**Excerpt:**

* * * * *

The plantation was purchased by General Zachary Taylor in 1840. The land spanned 1,923 acres. Previously, it was purchased from David Hunt and others by John Hagan of New Orleans, and then sold to Taylor for $95,000. The property came with eighty-one enslaved African or African-Americans - "servants," as Taylor called them, and with horses, mules, cattle and equipment. Taylor and his wife, Margaret Taylor, often visited the plantation until he was elected President of the United States in 1848. Indeed, she spent most of her time at the plantation while he was serving in the Mexican–American War. Though Taylor won many battles in the war, the Battle of Buena Vista was his last victory in 1847. The plantation became known as Buena Vista when Taylor returned from the war.

Taylor's parents, Colonel Richard and Sara Strother Taylor, raised him on their plantation, so he had experience running a plantation. Cotton, tobacco, corn and wheat were grown, and hogs, sheep, cattle and poultry were raised on his plantation. He grew potatoes and peas in his garden. His home on the plantation was made of timber and included a large library. He also had a sawmill on this plantation.

* * * * *

[Dataset entries]

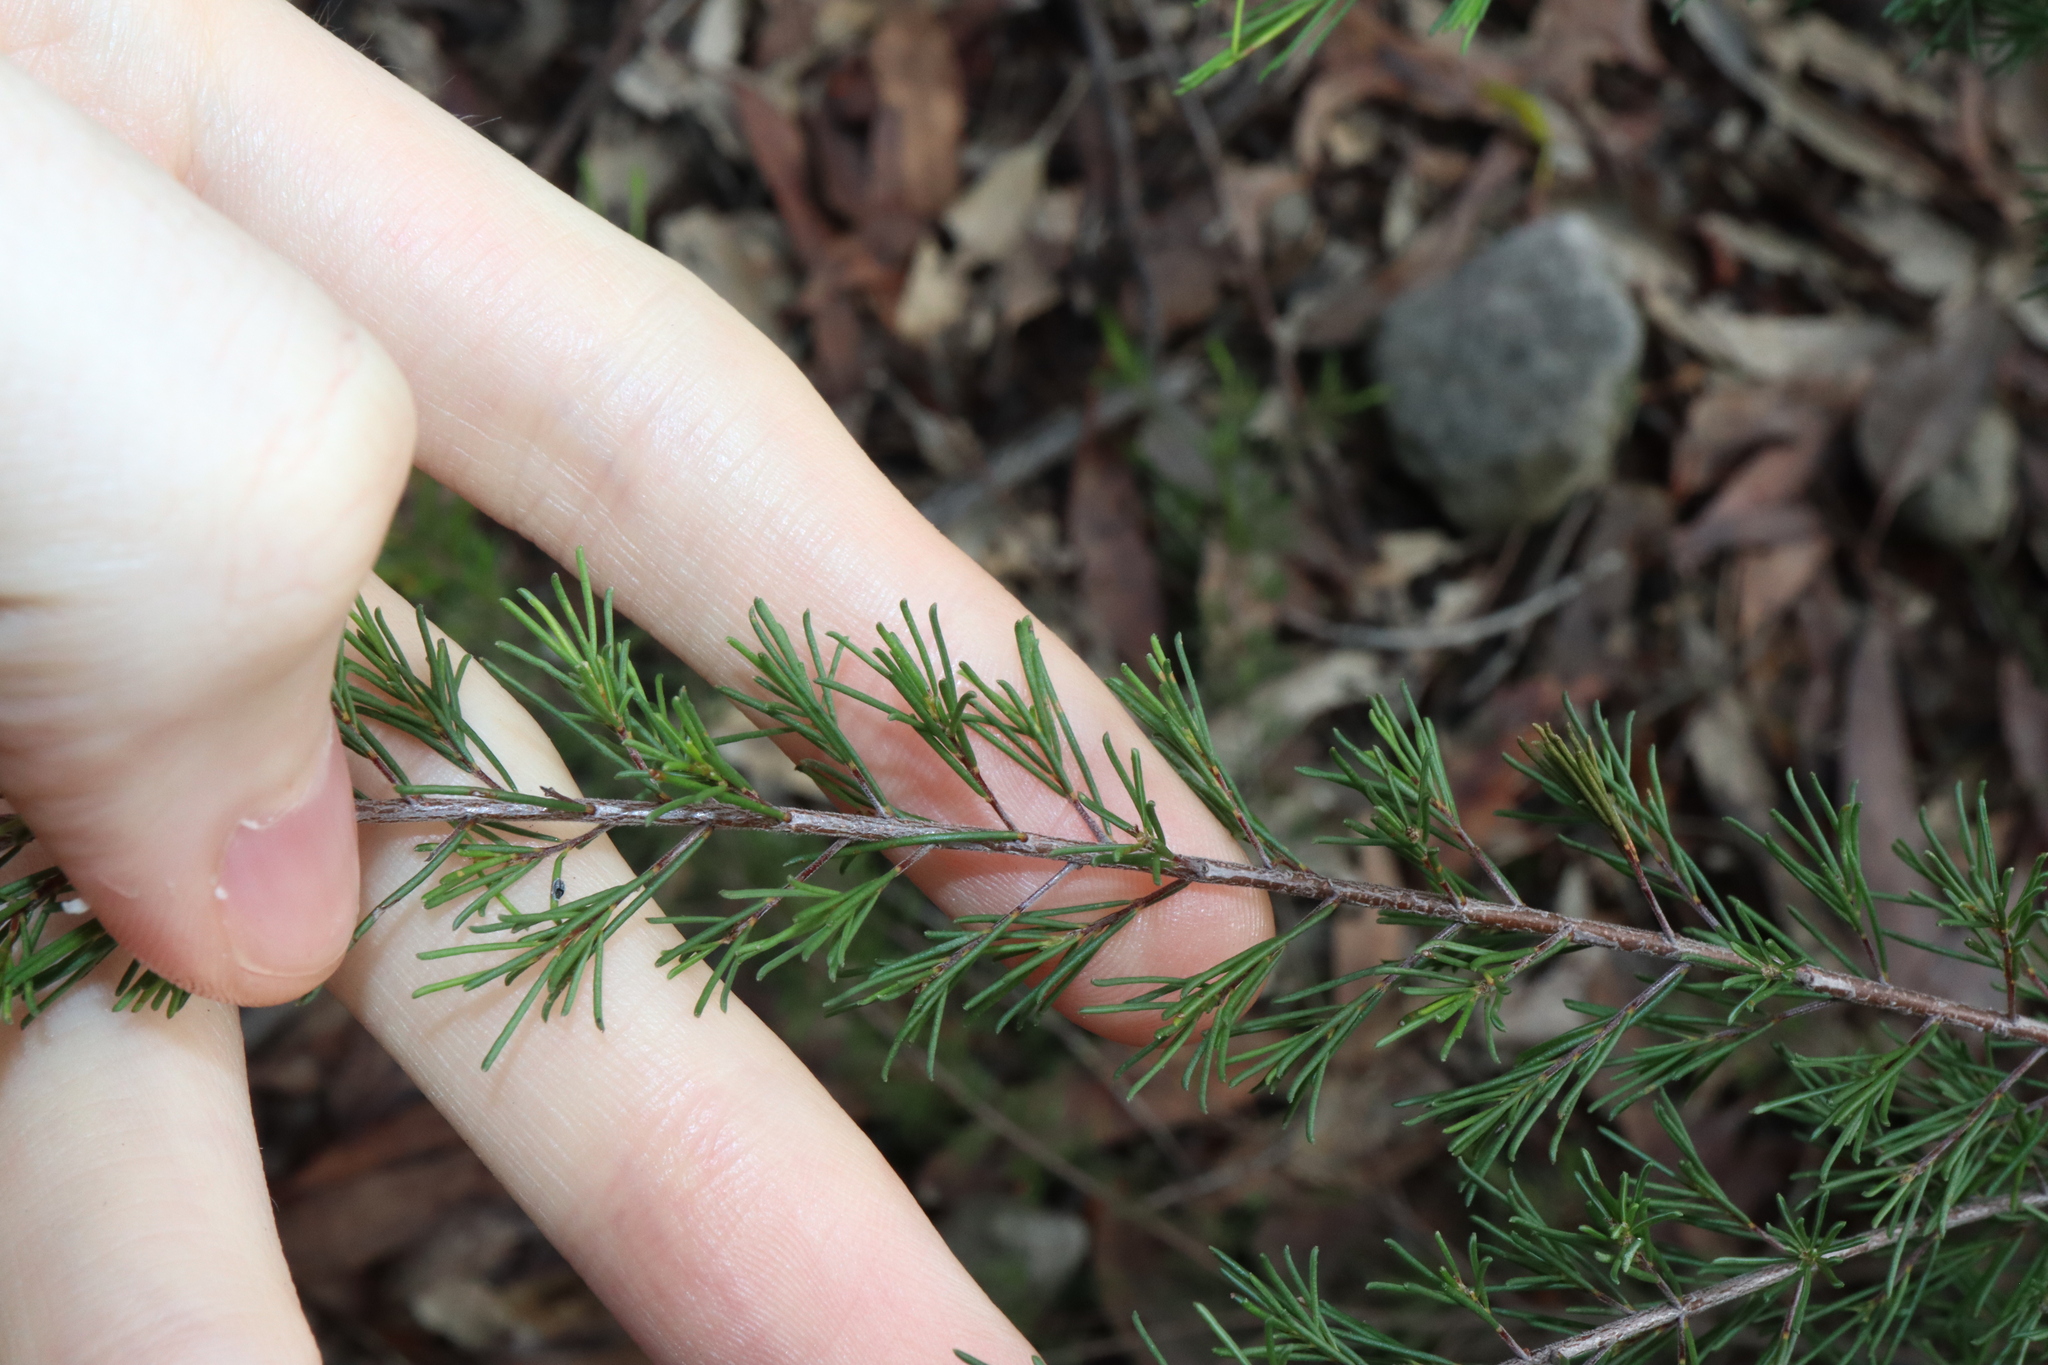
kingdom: Plantae
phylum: Tracheophyta
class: Magnoliopsida
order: Fabales
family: Fabaceae
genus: Dillwynia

* * * * *

**Check your understanding:**
1) According to the text about Zachary Taylor's plantation, which animals were raised on his plantation?
2) Extend the text about Zachary Taylor's plantation by writing what comes after its final sentence.

**Solved problems:**
1) Hogs, sheep, cattle and poultry.

2)
Taylor first hired a cousin of his wife, Damascus Thornton, as the first overseer. He later hired another cousin, James Thornton, until the latter resigned in 1845. The third overseer was Thomas W. Ringgold. Taylor corresponded with Ringgold from Corpus Christi, Texas and Mexico during the Mexican-American War. According to biographer K. Jack Bauer, his slaves were treated well, well-fed and even received Christmas presents each year. On top of picking cotton and other crops, they built levees on the Mississippi River and on an adjacent creek. Later, Taylor's son, General Richard Taylor, helped manage the plantation.

Mississippi River travelers could cut ten miles from their trip by going through Gillam's Shute which flowed between Buena Vista Island and Taylor's plantation. Thus, the plantation was well known to river travelers. Taylor died on July 9, 1850. Taylor's widow, Margaret, and the other heirs sold the plantation land in 1850 to Charles B. New for $20,000. Most of the land has since eroded away into the Mississippi River.